La puerta de la India, por Mariano López

En la ciudad de las doscientas lenguas no hay nada que visitar, pero vale la pena verlo todo.

La puerta de la India, por Mariano López
La puerta de la India, por Mariano López

El Diccionario del amante de la India, de Jean-Claude Carrière, dice que si alguien llega a la India por primera vez, coge un taxi en el aeropuerto de Bombay y se dirige hacia la ciudad, tendrá motivos suficientes para pensar en volver de inmediato por donde ha venido y nunca más regresar a la India.

El escritor se refiere al delta humano que se extiende por cada espacio disponible a lo largo de los treinta kilómetros de casas, calles, chabolas, templos y arena que separan el aeropuerto de la ciudad. Quizá viva en ese corredor más de un millón de personas. Recuerdo a miles moviéndose en la calle, ocupados, hiperactivos, a pesar de que el cielo había roto a llover con la temible intensidad del primer monzón. La mayor riada era humana. Gente que aguardaba su turno para dejar atrás el campo, la pobreza y las castas, y entrar en la capital del dinero, el cine, la ciudad que habla doscientas lenguas: la gran Mumbai, antes Bombay.

Recuerdo también la figura de un shadu en las escaleras de un templo, un santón barbado y semidesnudo que acariciaba a un elefante en frente de un moderno cibercafé. Dos Indias, en la misma plaza: la Edad Media y el siglo XXI, a las puertas de Bombay.

En Bombay no hay nada que visitar, pero vale la pena verlo todo, dice también Carrière. Tiene razón. No conozco una ciudad que me haya impresionado más que Bombay, por su extraordinario caos callejero, el ruido, los pájaros que se disputan cualquier resto de comida, la estación de tren, la marea humana, los campos de cricket, la gran mezquita colgada sobre el mar, el hotel Taj Mahal, la Puerta de la India o las siete torres donde los parsis entierran a sus muertos y rezan a Zoroastro, igual que hace tres mil años. Cerca de Victoria Station, una nube de ciclistas arrastra bicicletas hundidas por el peso, la altura y el volumen de cientos de tarteras. Las tarteras llegan escondidas en los trenes. Cada una lleva escrito el nombre y la dirección del destinatario con barras y círculos, un código de signos creado y difundido entre emigrantes que no saben leer ni escribir, pero que han encontrado la manera de comunicarse a través de una red propia formada por miles de ocasionales repartidores. Dicen que sucede igual con la ropa que se deja para lavar. Se envuelve en papeles marcados con los mismos palotes y círculos del código anterior, se lleva a los ghats y se lava con agua y piedras, en el río, separada por colores. Desde el puente junto a la estación se ven kilómetros de telas azules y, luego, las verdes; en la otra orilla, las telas rojas, las amarillas, las blancas. Recuerdo también el coro de plegarias y letanías que acompaña el camino, ganado al mar, hacia la mezquita de Haji Ali; los estudios de Bollywood, con sus 300.000 figurantes, y la majestuosa Trimurti, en la isla Elefanta: la estatua con la triple cara de la conservación, la destrucción y la inteligencia creadora, Brahma, Shiva y Vishnú, unidos con una exquisita armonía.
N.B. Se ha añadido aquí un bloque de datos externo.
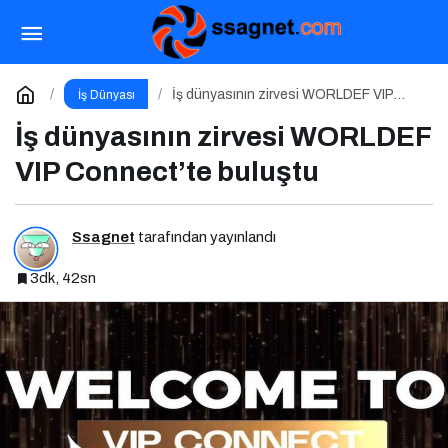
Dijital Markalaşma Hakkında Her Şey: Dijital
Markalaşma Sohbetleri Podcast Serisi
Paylaş
Yorum Yap
İş dünyasının zirvesi WORLDEF VIP
İş Dünyası
Connect’te buluştu
İş dünyasının zirvesi WORLDEF
VIP Connect’te buluştu
Ssagnet
tarafından yayınlandı
3dk, 42sn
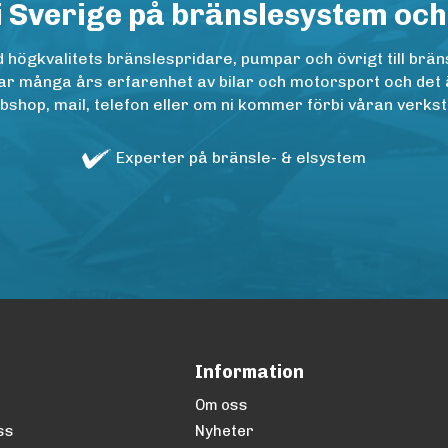
i Sverige på bränslesystem och
ögkvalitets bränslespridare, pumpar och övrigt till bräns
r många års erfarenhet av bilar och motorsport och det är n
op, mail, telefon eller om ni kommer förbi våran verkstad
Experter på bränsle- & elsystem
Information
Om oss
ss
Nyheter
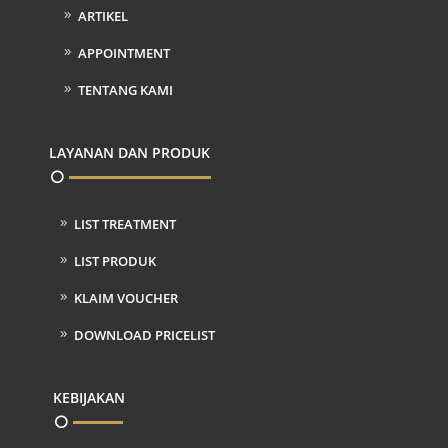
ARTIKEL
APPOINTMENT
TENTANG KAMI
LAYANAN DAN PRODUK
LIST TREATMENT
LIST PRODUK
KLAIM VOUCHER
DOWNLOAD PRICELIST
KEBIJAKAN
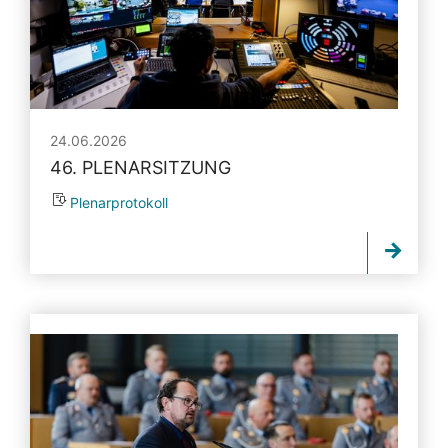
24.06.2026
46. PLENARSITZUNG
Plenarprotokoll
Algunos dicen que Slumdog Millionaire no rinde justicia a la realidad de Bombay, que sólo divulga sus miserias. No lo creo. Me pareció que conectaba con el inmenso caudal de energía que posee la ciudad. Además, el éxito de la película atrae cada vez más turistas que se forjarán su propia idea de la realidad, entre la música y la magia de la urbe que menos duerme del mundo. A todos les aguardan treinta kilómetros de prueba. Los treinta kilómetros de vida, sueños, miseria, locura y esperanza con que te recibe Bombay. Para mí, suficientes; para volver, una y otra vez, a la India.